# Changing Gears Rv Site



## garyb1st (Dec 6, 2007)

Check out this site. http://changingears.com/index.shtml.

Click on weight calculators in the left margin and enter your tow vehicle and trailer data on the page that comes up.

This supposedly calculates the maximum trailer weight a given TV can pull based on various margins of safety.

I calculated mine using a 20% safety margin and found out that I am just within the guideline. According to this site the most my vehicle can pull with no margin of safety is about 9,500 lbs. Ford says my 2005 F250 is can tow up to 12,500 lbs. 3,000 is a huge difference.

Since my 28KRS has a GVW of 7,500 lbs I thought I had a significant margin of safety. Now I'm not so sure.


----------



## Collinsfam_WY (Nov 9, 2006)

Marketing hype driven tow ratings leading people to believe they can pull something that they really shouldn't be? Naw!!! Who woulda thunk it!

Extracted information ▸
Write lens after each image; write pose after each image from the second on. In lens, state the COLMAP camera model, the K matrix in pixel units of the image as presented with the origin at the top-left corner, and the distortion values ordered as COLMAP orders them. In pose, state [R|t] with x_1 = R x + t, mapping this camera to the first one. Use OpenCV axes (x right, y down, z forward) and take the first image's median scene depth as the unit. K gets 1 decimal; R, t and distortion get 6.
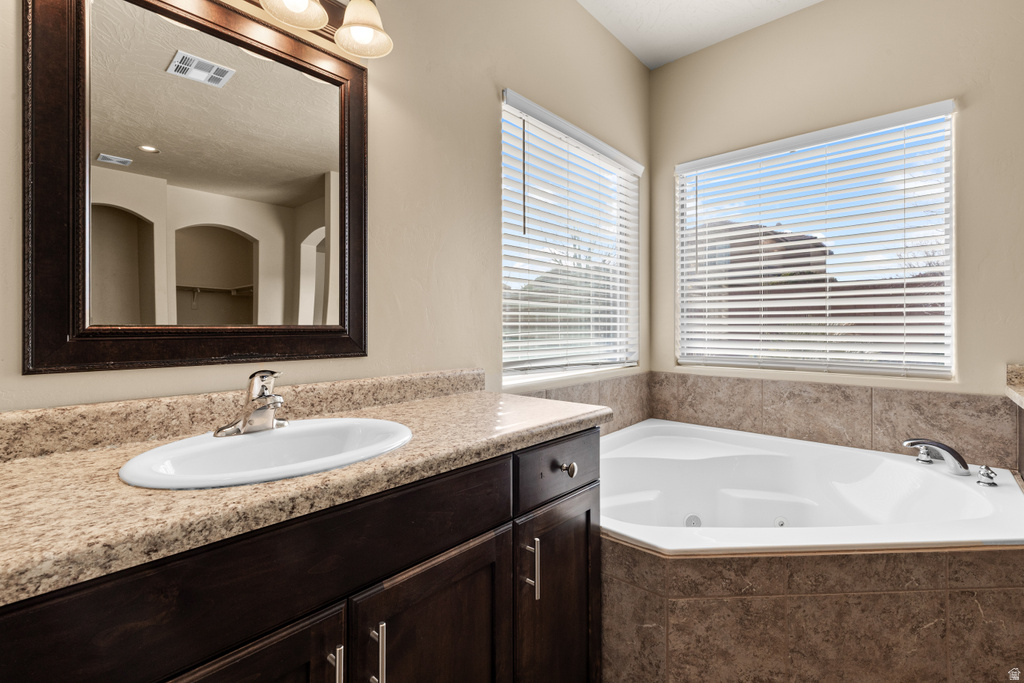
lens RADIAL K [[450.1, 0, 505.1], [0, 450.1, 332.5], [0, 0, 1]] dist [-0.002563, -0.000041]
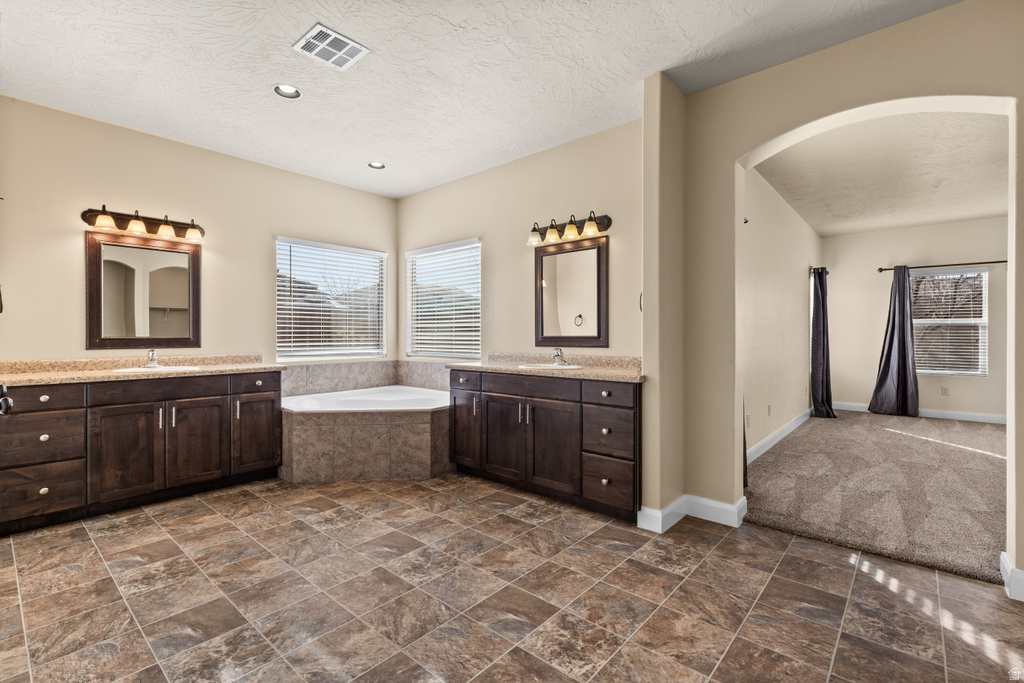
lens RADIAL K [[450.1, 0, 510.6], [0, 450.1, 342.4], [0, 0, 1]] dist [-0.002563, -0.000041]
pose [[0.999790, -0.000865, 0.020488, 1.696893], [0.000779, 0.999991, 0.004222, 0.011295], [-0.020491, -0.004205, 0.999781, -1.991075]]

...

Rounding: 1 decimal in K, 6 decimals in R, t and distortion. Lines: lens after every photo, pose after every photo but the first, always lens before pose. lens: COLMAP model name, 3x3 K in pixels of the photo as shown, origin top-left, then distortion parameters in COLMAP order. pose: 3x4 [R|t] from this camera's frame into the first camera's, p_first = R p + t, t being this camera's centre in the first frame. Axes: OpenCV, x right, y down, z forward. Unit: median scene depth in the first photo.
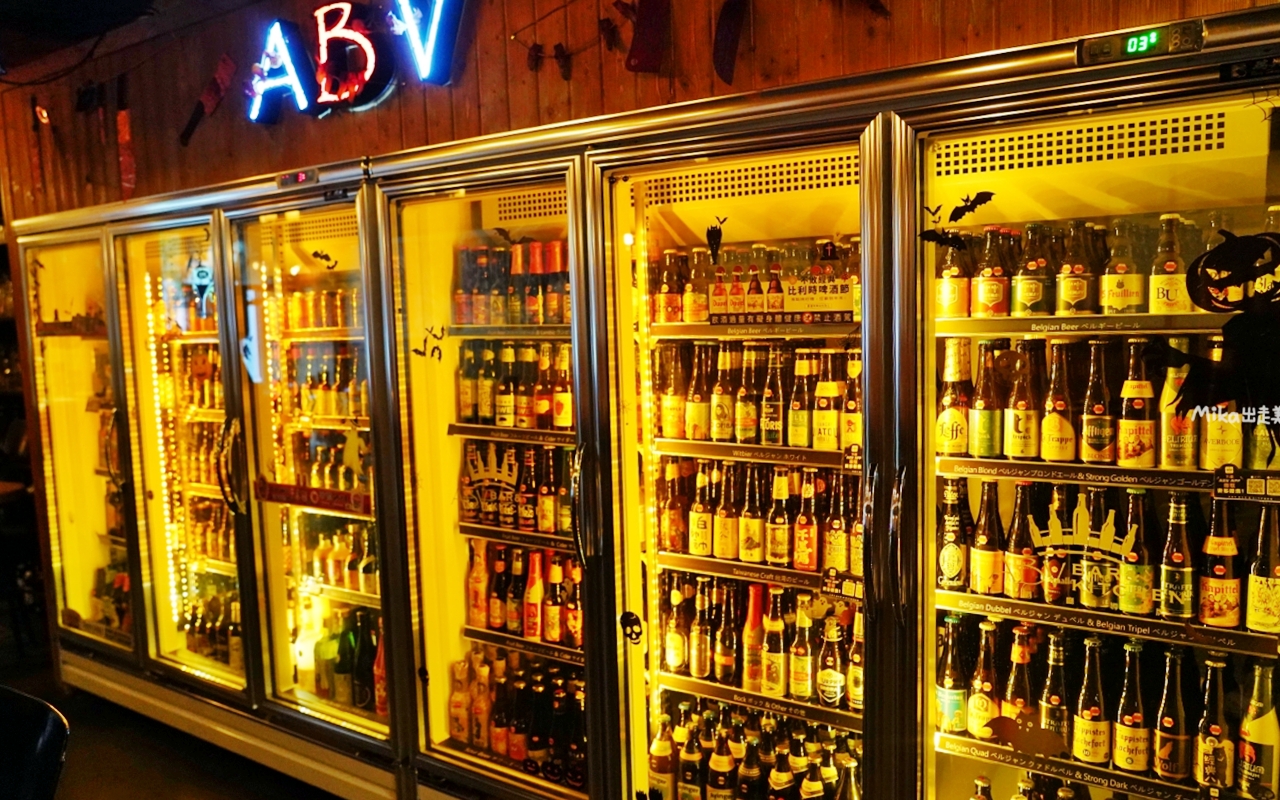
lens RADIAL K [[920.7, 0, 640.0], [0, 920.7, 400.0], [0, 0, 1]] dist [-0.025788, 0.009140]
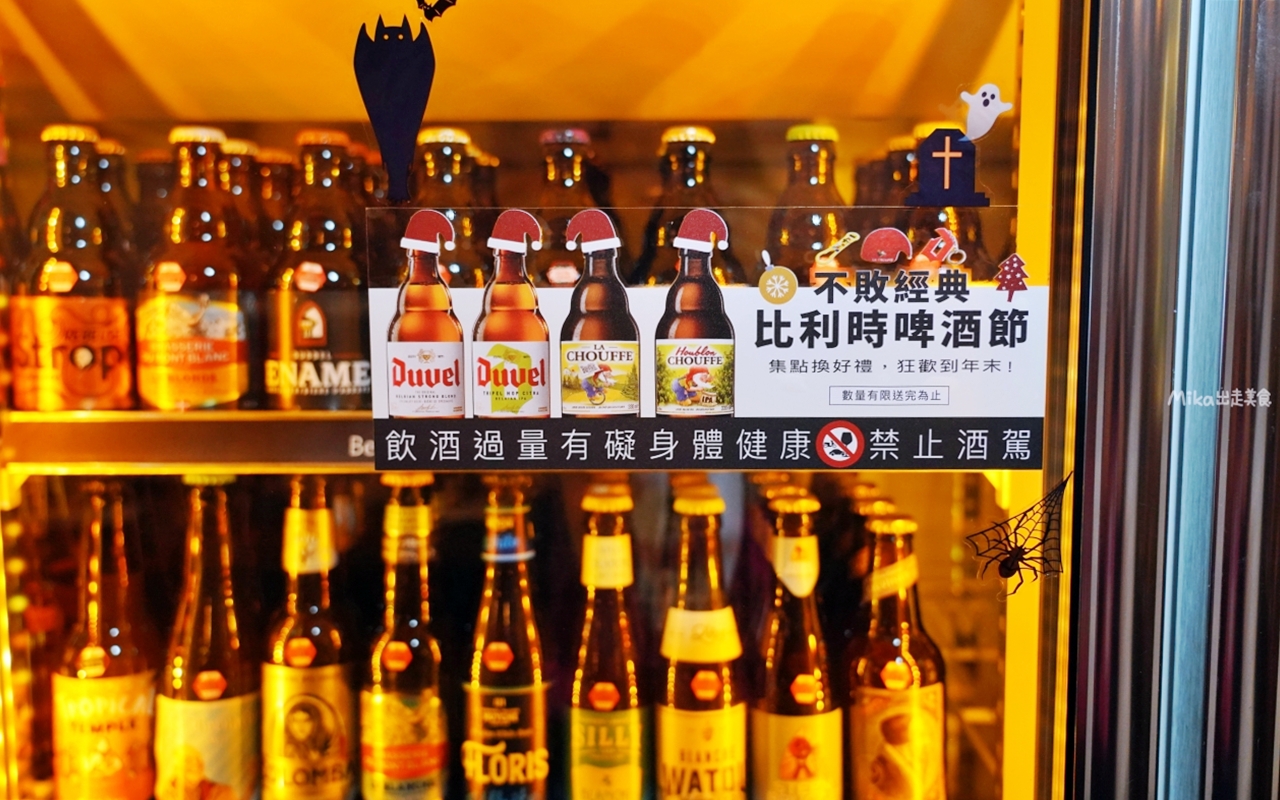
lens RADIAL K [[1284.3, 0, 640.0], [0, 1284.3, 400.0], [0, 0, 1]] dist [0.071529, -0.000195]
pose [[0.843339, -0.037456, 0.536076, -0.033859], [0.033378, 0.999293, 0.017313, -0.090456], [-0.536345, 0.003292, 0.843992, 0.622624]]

Exercise ▸ Edit the forum thread on trailer towing limits by rewriting everything from "I calculated mine" down to "woulda thunk it!", with "tow ratings" changed to "towing capacities". You won't need the listing for this.

Task solution ▸
I calculated mine using a 20% safety margin and found out that I am just within the guideline. According to this site the most my vehicle can pull with no margin of safety is about 9,500 lbs. Ford says my 2005 F250 is can tow up to 12,500 lbs. 3,000 is a huge difference.

Since my 28KRS has a GVW of 7,500 lbs I thought I had a significant margin of safety. Now I'm not so sure.


----------



## Collinsfam_WY (Nov 9, 2006)

Marketing hype driven towing capacities leading people to believe they can pull something that they really shouldn't be? Naw!!! Who woulda thunk it!